**** SOURCE PASSAGE ****

It got worse when Castro had the gall to suggest on human rights, on the basis of supposedly deficient public retirement and health system here in the U.S. Obama said he “welcomes” such criticism from the Cuban dictator. We don’t. In saying so, Obama embraced a false moral equivalency.

The Road to Havana

Jeffrey Goldberg – The Atlantic

…[I]n a recent conversation, Ben Rhodes, Obama’s deputy national-security adviser, foreign-policy amanuensis, and secret Cuba envoy, mentioned that it was Obama’s respectful treatment of Raul Castro, Fidel’s brother and the current president, at the December, 2013 funeral of Nelson Mandela, that may have helped the then-nascent, and then-unpromising, negotiations with Cuba turn a corner….

Berta Soler (center), leader of The Ladies in White, a Cuban opposition group, prior to her detention by Cuban authorities on March 20, 2016, hours before President Barack Obama arrived in Havana.

Berta Soler (center), leader of The Ladies in White, a Cuban opposition group, prior to her detention by Cuban authorities on March 20, 2016, hours before President Barack Obama arrived in Havana.

Goldberg: In broader terms, give me the theory of Obama’s case on Cuba. I wrote that he has an unusual willingness to question the assumptions that go into bilateral relations with various countries, and the assumption that he was questioning in the Cuba relationship was, “Why does it have to be this way?” But what’s the larger theory of the case?

Rhodes: I think there are three things. One is, America sometimes makes itself a prisoner of our own history. We have a very complicated history with Cuba. We’ve had significant historical differences with Cuba. But that alone can’t be the rationale for continuing a policy that’s not working. That leads to the second point, which is, he has a deeply pragmatic streak. If you just looked at our Cuba policy in isolation coming into office—it’s not working. The embargo is not working—it’s not doing anything except punishing the Cuban people. The Castro government is still firmly entrenched in power, and the Cuban people are suffering. And the third point is, you take those two facts and you say, “This is holding us back in the hemisphere and in the world, because of our history, because of our unwillingness to look at a failed policy and change course, we essentially have an anchor on American standing in Latin America and, in some cases, in the rest of the world. And why not cut that loose and open up the door to greater opportunities?”

****

Write what comes next in the passage on Obama's Cuba policy, picking up after its last sentence.

**** PROVIDED INFORMATION ****

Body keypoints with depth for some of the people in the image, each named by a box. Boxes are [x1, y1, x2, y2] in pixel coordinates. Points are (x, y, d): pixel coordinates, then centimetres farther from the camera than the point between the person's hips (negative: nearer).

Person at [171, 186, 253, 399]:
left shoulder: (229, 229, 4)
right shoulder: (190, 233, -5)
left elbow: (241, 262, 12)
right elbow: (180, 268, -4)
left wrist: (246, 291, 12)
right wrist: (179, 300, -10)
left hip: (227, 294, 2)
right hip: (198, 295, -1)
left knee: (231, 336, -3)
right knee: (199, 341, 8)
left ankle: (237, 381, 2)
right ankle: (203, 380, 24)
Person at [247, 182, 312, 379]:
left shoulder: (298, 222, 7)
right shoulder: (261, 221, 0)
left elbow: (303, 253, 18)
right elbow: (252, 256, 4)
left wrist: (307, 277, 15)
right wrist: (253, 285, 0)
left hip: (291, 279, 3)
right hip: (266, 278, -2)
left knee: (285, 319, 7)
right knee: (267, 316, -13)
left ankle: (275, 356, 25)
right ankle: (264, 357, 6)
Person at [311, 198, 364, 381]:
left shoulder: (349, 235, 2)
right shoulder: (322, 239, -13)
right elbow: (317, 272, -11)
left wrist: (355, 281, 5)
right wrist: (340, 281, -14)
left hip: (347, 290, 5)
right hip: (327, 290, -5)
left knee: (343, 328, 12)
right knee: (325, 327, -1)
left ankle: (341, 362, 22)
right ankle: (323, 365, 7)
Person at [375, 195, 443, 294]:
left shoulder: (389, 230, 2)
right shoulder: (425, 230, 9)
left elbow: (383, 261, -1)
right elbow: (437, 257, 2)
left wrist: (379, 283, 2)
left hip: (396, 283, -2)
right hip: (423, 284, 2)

****
**** PROVIDED INFORMATION ****

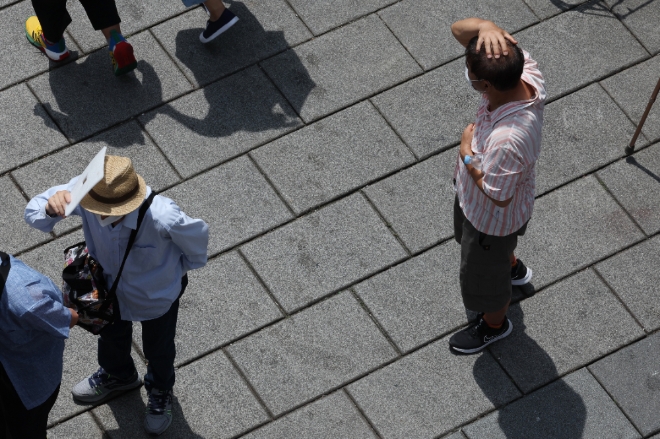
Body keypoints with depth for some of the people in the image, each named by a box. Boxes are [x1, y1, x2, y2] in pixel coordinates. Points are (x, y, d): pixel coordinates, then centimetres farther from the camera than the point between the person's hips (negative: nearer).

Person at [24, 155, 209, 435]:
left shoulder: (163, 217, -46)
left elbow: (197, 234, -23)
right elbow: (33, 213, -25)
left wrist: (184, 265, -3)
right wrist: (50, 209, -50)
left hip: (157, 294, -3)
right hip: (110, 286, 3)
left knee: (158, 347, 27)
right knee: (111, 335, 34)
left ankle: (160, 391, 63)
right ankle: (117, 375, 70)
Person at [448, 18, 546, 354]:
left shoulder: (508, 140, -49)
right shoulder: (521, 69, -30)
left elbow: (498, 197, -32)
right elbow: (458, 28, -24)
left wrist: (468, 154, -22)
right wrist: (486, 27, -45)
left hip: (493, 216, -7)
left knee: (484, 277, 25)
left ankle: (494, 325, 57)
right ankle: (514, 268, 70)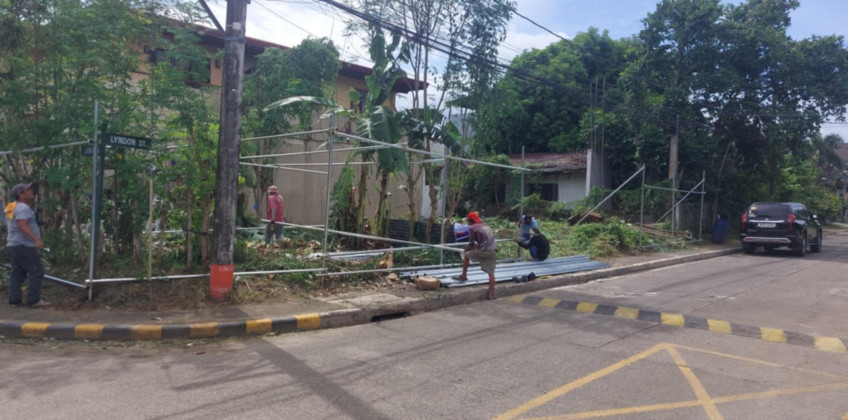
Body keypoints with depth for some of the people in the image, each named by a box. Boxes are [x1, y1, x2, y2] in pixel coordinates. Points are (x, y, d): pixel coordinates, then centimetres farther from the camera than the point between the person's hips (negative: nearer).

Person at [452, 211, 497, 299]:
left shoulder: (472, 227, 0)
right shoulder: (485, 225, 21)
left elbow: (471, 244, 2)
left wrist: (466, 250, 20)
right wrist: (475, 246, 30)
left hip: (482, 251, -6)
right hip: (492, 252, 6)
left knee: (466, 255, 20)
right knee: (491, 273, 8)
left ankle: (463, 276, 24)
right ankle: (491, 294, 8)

****

- TASK RESULT
Edward-Issac Dovere – Politico

There’s much more optimism about this trip for others, including some members of the House Republican Conference: In one big move, people say, Obama’s pulling off a pivot to Latin America to match the pivot to Asia that he’s been working on for his entire presidency. With Cuba off the table, goes the thinking, the left in Latin America will be deprived an easy scapegoat in Washington, and with 4 million Americans expected to visit the island annually as soon as the bans are lifted, a lot of money is about to begin flowing.

“I have a lot of my colleagues saying, ‘What do we get?’” said Rep. Tom Emmer (R-Minn.), who’s also traveling with the president and leading the effort with Klobuchar to end the embargo. “What we’re getting is a resetting of our relationships throughout the Western Hemisphere.”

“If we’re going to continue to look backward,” Emmer added, “there’s a Russia or China or, God forbid, Iran; others are willing to step into this void.”

Hard Times for Castro’s Latin American Heirs

Fabio Rafael Fiallo – Real Clear World

These are hard times for Latin America’s populist left, the one that, inspired by the Castro model, was brought to power at the dawn of the present century by Hugo Chavez in Venezuela and Luiz Inacio Lula da Silva in Brazil. After claiming the moral high ground for years, it sees its popularity and electoral weight shrinking by the day….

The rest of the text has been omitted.